Storing a collection of data creates many objects
When you add a file to IPFS it will create at least 2 new content-addressed objects, a new ‘block’ with the data and an updated ‘tree’ object that points to the new block. Larger files may be built of a lot more objects as it will have an indirection from the ‘list’ object as a series of ‘blocks’ for the different chunks. A whole directory tree can require thousands or millions of objects to represent. This data will only live on your local node and any nodes that request the same data. The storage of the data is fine, my concern comes of indexing.
Storing new data requires many DHT updates
Considering adding a whole directory tree to IPFS. Every directory and every chunk of every file will be its own object in the IPFS DHT needs to be updated for each one of these objects. This is going to take a long time and move a lot of data. For adding a large collection of data your node will end up talking to a large percentage of all of the IPFS nodes on the network to record the metadata.
Retrieval has many possible shortcuts
When looking for a collection of data we don’t need to query the DHT for every object. Once we find a node that contains one of the objects of interest we can ask that node directly for anything else it has. And that node might have a peer discovery shortcut to tell us about other nodes that might also be storing the same data. But when we are creating the data in the first place these shortcuts don’t work. The network requires that every object is addressable by the DHT and so needs to get verified and stored.

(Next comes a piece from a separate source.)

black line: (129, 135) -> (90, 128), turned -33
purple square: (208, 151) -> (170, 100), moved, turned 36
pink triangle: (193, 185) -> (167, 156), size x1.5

Consider a subset of nodes sharing a set of data
Consider a handful of nodes that want to operate on a set of data that gets updated regularly. These nodes can discover each other by finding other nodes with the root object and so when reading data they can mostly limit traffic to only the nodes that contain the data of interest. However new data that gets added to this collection need to get sent to the broader set of all IPFS nodes. Well, at least the metadata for that new data.
Musing about other solutions
So right now it seems to me IPFS can scale OK when broadly replicating mostly static data. And when used for web content that does seem to be the initial target. But it will have a fairly large indexing footprint on each node.
So the question is what could be changed to improve this situation? Clearly, we need to remove the requirement that every single hash needs to be indexed in the global DHT. What if only some objects were indexed? For instance, perhaps only a top-level tree object is indexed in the DHT and the unindexed data linked to is only found on nodes containing the top-level object? This is more like the way BitTorrent works. The ‘peers’ are found using the DHT and then the data is requested from those peers directly. A large directory tree would get split into manageable sized sections by making different sections be indexed. This change can reduce the global deduplication because we may not notice that a chunk of data already exists in the network, but any given node will only store a single copy.
Anyway, I am sure this has been discussed in the past, but I didn’t notice the discussions.